• [VORLIEGENDER TEXT]:
+---+

Was einem so "zufällt"

Autor: ehemaliges Mitglied

Ich merke gerade, das mich der Herbst so ein wenig in Richtung Nachdenklichkeit, was ist das Leben, was ist der Tod, und ein bißchen Wehmuth um meine "nicht mehr bei mir weilenden". drängt.
Diese Gefühlslage ist mir nicht neu, und so alt kann ich gar nicht werden, daran nicht auch eine positive Seite wahrzunehmen. Kurz und gut, heute habe ich einen ausgedehnten Spaziergang durch den Ostfriedhof unternommen, und dabei ist mir eine kleine Geschichte eingefallen, die sich vor ca. 3 Jahren zutrug.

Und die Geschichte geht so:
Es war ein angenehmer Sommertag und ich war auf einem der Münchner Großfriedhöfe unterwegs.
Das mache ich gerne weil ich da meine Ruhe habe vor Hunden, Kindern und Radfahrern. Und überhaupt eine Ruh von dem nervigen Münchner Gewusel.

+---+

Datenzeilen:
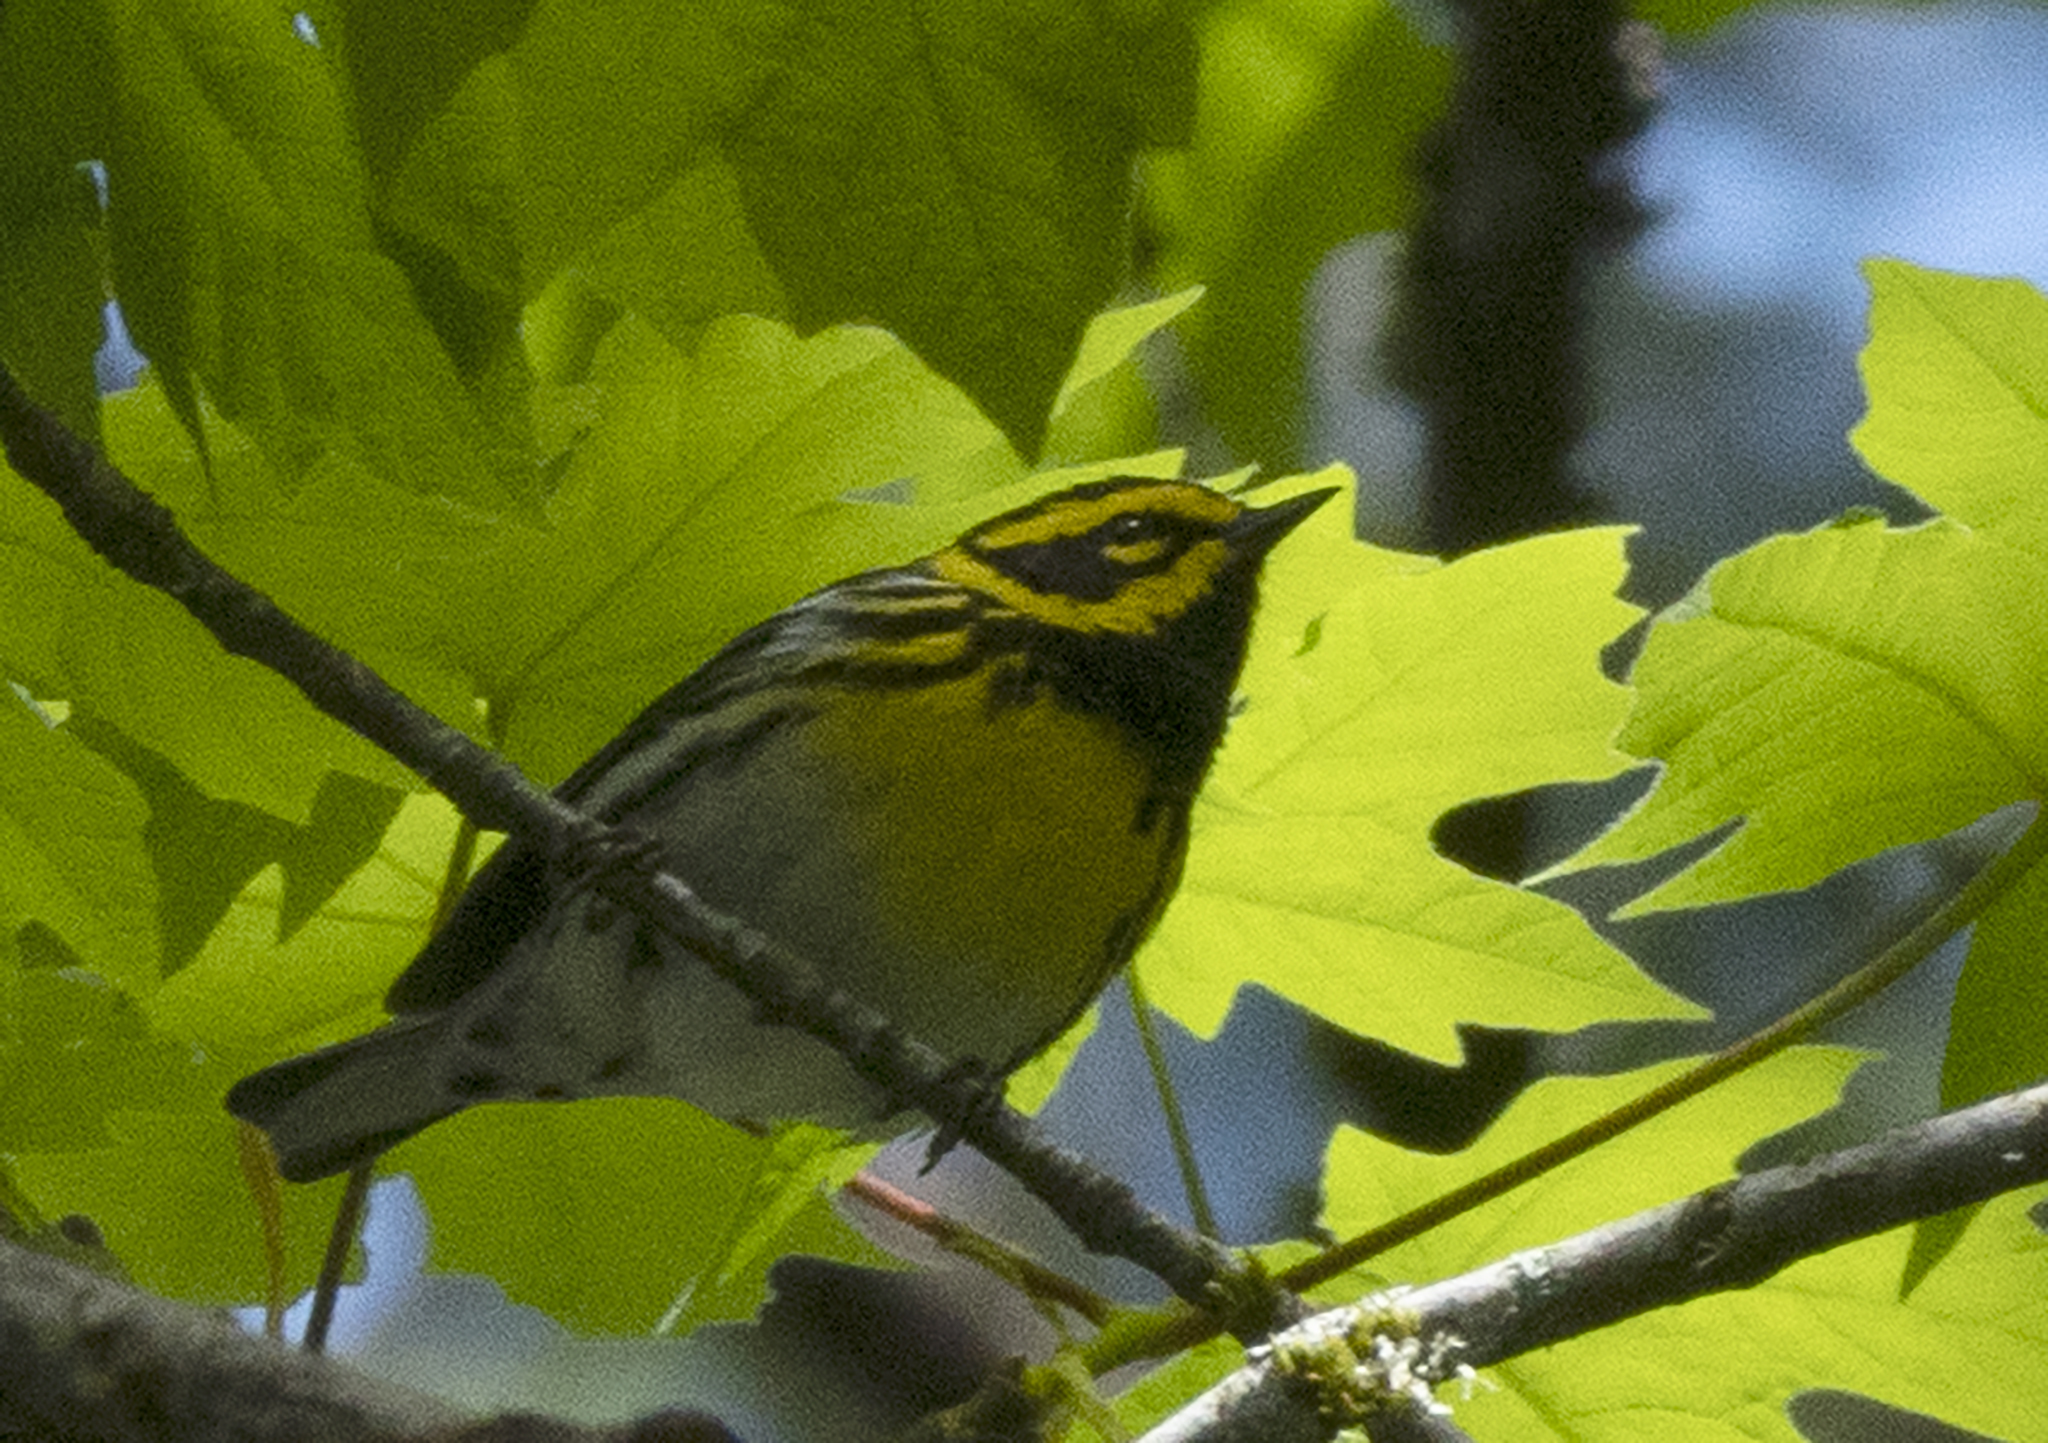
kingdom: Animalia
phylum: Chordata
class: Aves
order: Passeriformes
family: Parulidae
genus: Setophaga
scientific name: Setophaga townsendi
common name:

+---+

• [GESTELLTE AUFGABE 1]:
Stimmen die folgenden Aussagen mit dem Text überein? Antworte jeweils mit Ja oder Nein und zitiere die entscheidenden Worte aus dem Text wörtlich.
(a) Der heutige Spaziergang führte durch den Ostfriedhof.
(b) Die erzählte Geschichte ereignete sich vor etwa fünf Jahren.
(c) Die Geschichte spielt an einem Wintertag.
• [GESTELLTE AUFGABE 2]: Übersetze bitte diesen Satz aus dem Text ins Englische: „Das mache ich gerne weil ich da meine Ruhe habe vor Hunden, Kindern und Radfahrern.“

• [VOLLSTÄNDIGE ANTWORT 1]:
(a) Ja: „heute habe ich einen ausgedehnten Spaziergang durch den Ostfriedhof unternommen“
(b) Nein: „die sich vor ca. 3 Jahren zutrug“
(c) Nein: „Es war ein angenehmer Sommertag“

• [VOLLSTÄNDIGE ANTWORT 2]: I like doing that because there I get some peace from dogs, children and cyclists.